**Göreviniz:** Kentsel dönüşüm metninde "Key Words: Urban" sözlerinden "çalışma zorunluluğu bulunmaktadır." sözlerine kadar olan her şeyi hiçbir değişiklik yapmadan yeniden yazar mısınız?

Key Words: Urban Transformation, Railway Operating, Attraction Center, Annuity, Financing Model

 

1. Kentsel Dönüşüm Nedir?

En basit şekilde kentsel dönüşüm, giderek bozulan kentsel alanın ekonomik, toplumsal, fiziksel ve çevresel koşullarının kapsamlı ve bütünleşik yaklaşımlarla iyileştirilmesine yönelik olarak uygulanan strateji ve eylemlerin bütünü olarak tanımlanabilir. Doğaldır ki bu eylemlilik, mevcut şehrin yapısına ve burada yaşayan insanların fiziksel, sosyal ve ekonomik geleceği üzerine ve buna bağlı olarak da kentin bütün geleneklerine etki etmektedir. Bu nedenledir ki kentsel dönüşüm planlama çalışmalarında, pek çok farklı disiplinin birlikte çalışma zorunluluğu bulunmaktadır.

**Veri listesi:**
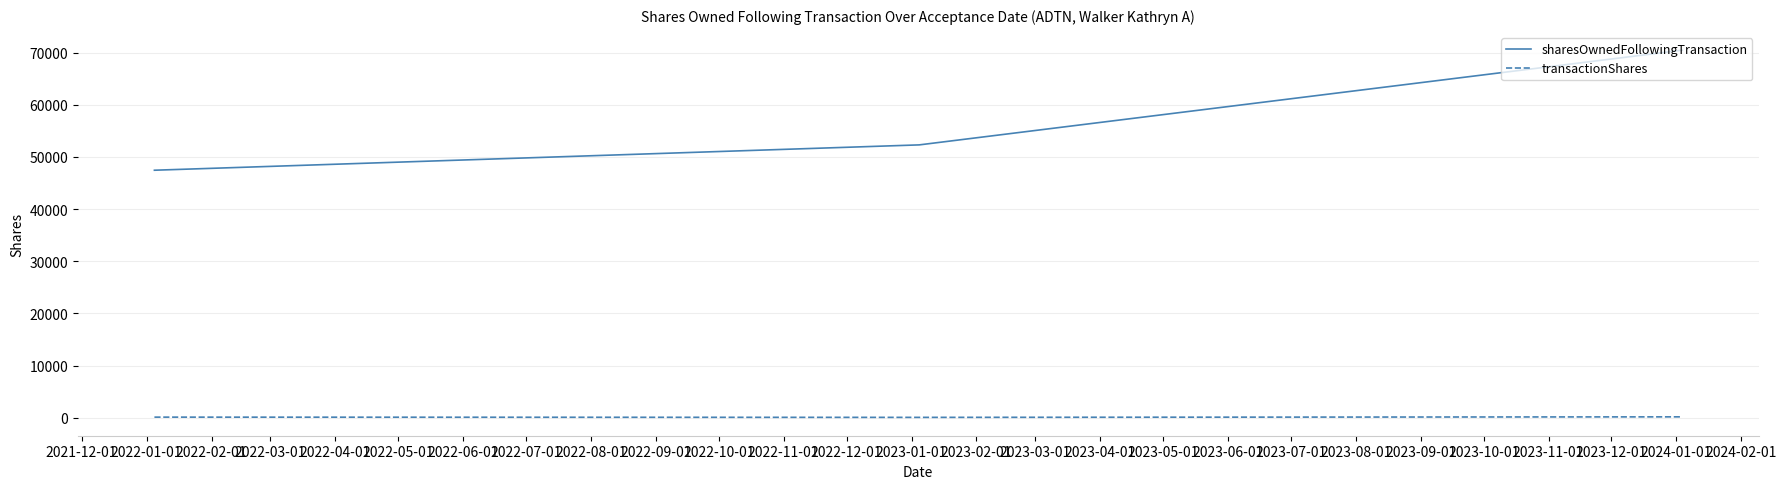

Does the chart have visible grid lines?

Yes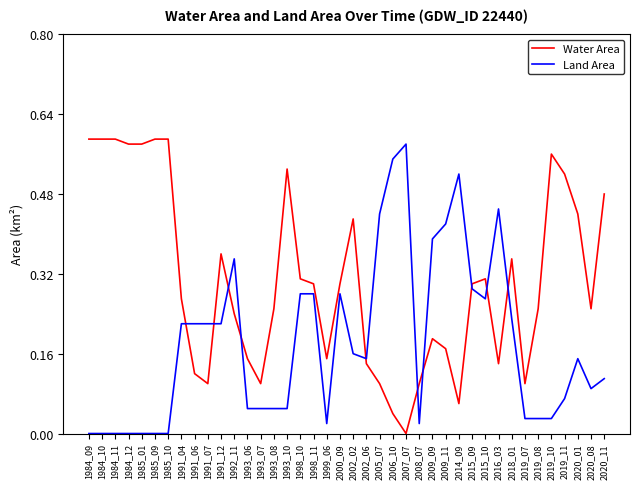

List the series in order of their overall mean, highest first.

Water Area, Land Area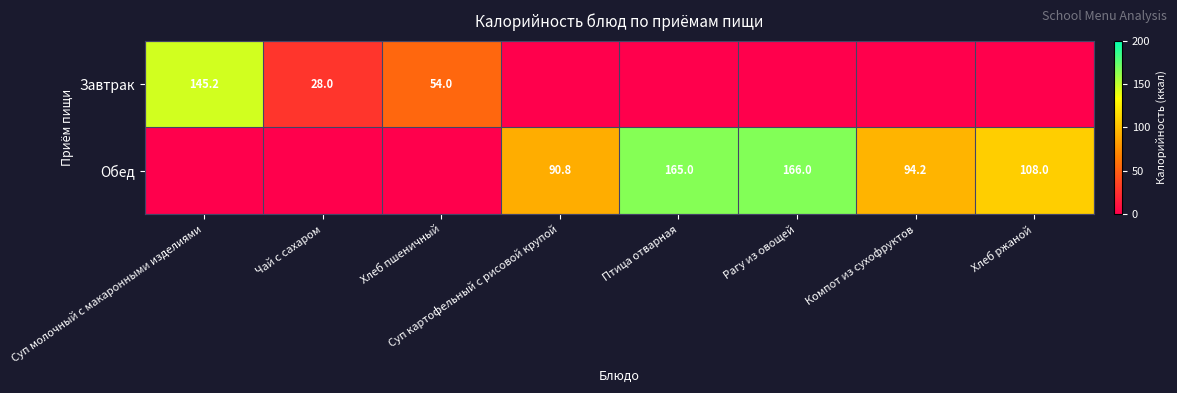

What is the difference between the Обед values at Хлеб ржаной and Птица отварная?

57.0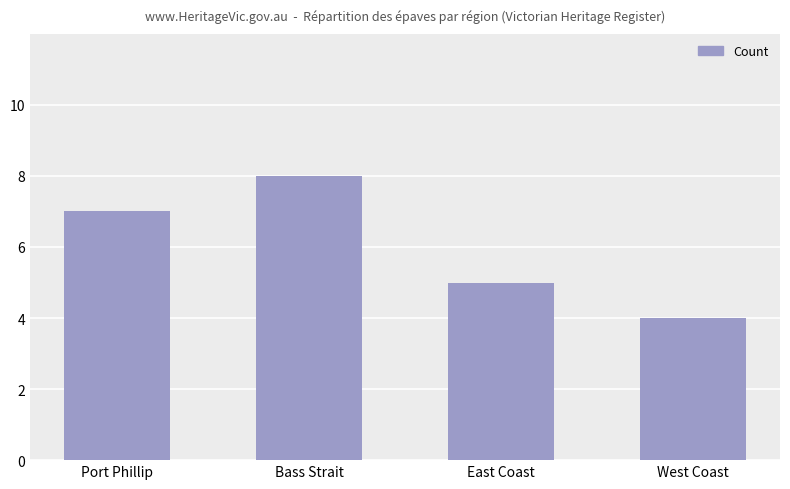

Reading left to right, transcribe all the data shown in this chart.

Port Phillip=7	Bass Strait=8	East Coast=5	West Coast=4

**Cevap alanı:**
Key Words: Urban Transformation, Railway Operating, Attraction Center, Annuity, Financing Model

 

1. Kentsel Dönüşüm Nedir?

En basit şekilde kentsel dönüşüm, giderek bozulan kentsel alanın ekonomik, toplumsal, fiziksel ve çevresel koşullarının kapsamlı ve bütünleşik yaklaşımlarla iyileştirilmesine yönelik olarak uygulanan strateji ve eylemlerin bütünü olarak tanımlanabilir. Doğaldır ki bu eylemlilik, mevcut şehrin yapısına ve burada yaşayan insanların fiziksel, sosyal ve ekonomik geleceği üzerine ve buna bağlı olarak da kentin bütün geleneklerine etki etmektedir. Bu nedenledir ki kentsel dönüşüm planlama çalışmalarında, pek çok farklı disiplinin birlikte çalışma zorunluluğu bulunmaktadır.